Please consider revising your use of the word “Indian”. You’re clearly not actually referring to Indians (people from India) you’re referring to indigenous or native people of the Americas. Reading this article is extremely cringy because of it, I wouldn’t have read it except a group I’m in is going to be making this cake this week. There’s really no reason to refer to a group of people by an entirely different nationality of people’s name in today’s age. Thank you for your consideration, otherwise I appreciate the knowledge you have collected and shared here.
Cris: Well, every person I talked with for researching this article referred to themselves as Indian. I generally refer to someone as they refer themselves.
To be honest, I am “Native American” and I read the article without any issues at all. Cringy? Perhaps you are too sensitive to the wrong things when surfing the internet. The term “indian” has it’s basis in the early explorers that came here. They were wrong but the term stuck. It is not considered offensive or inappropriate by my people. It was never an offensive moniker to begin with. There are better ones, more correct but there is not a thing wrong with this article or the writers writing.
thanks i will cook and eat with the folsom public library acorns
As a Korean I can tell you, there is zero stigma against eating acorns there. Dotori-muk (savoury “jelly” made with acorn starch) is very popular and ubiquitous, especially in season. Very tasty tossed with some spicy-tangy dressing and lettuce, or over some cold broth and topped with roasted seaweed.
Freddie: It is a European thing then.

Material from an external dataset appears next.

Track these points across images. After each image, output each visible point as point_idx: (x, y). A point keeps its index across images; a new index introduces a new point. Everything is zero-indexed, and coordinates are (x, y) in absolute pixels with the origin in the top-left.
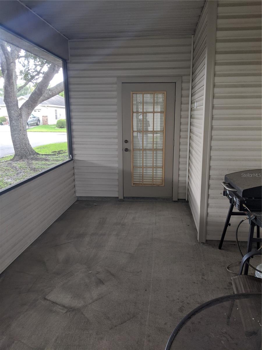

Thanks for that info!
As a Korean American living in LA, I always buy it from Korean markets. My dad would make hot dotori-guksu from slightly dried muk when we used to live in Korea 30 years ago. He would prepare anchovy broth and kimchi topping before julienning the muk and quickly blanching it. Sort of hand-made noodle, I would say. It was the best late-night munch, especially during the winter.
A very close friend of lower-class people as well, but it was also served to the king on the season as we can find the record from Silok (Annals of Joseon Dynasty).
Great way to use the homemade acorn flour from the “How to Make Acorn Flour” you published!
Hey! I find that, if a cake is too dry or crumbly, adding condensed milk makes it more moist and the cake more… Well, condensed.
Exactly what I was wondering! I hope others who experimented and found a way to make the cake moister and less crumbly will post as well!
I made this last night for my book club group (we read William Bryant Logan’s “Oak: The Frame of Civilization”) and it came out perfect! I did make one small substitution: I replaced the 1/2 c. of honey with 3/8 c. of maple syrup (water content is slightly higher in maple syrup), and I skipped the pinenuts since I didn’t have any on hand. I doubled the recipe and used two 8-inch “easy release” cake pans; baking time was exactly 30 minutes. The cakes rose beautifully and stayed moist inside with a nice crust (thanks to the buttered pan), and the flavor was delicate and nutty. Great recipe–thank you!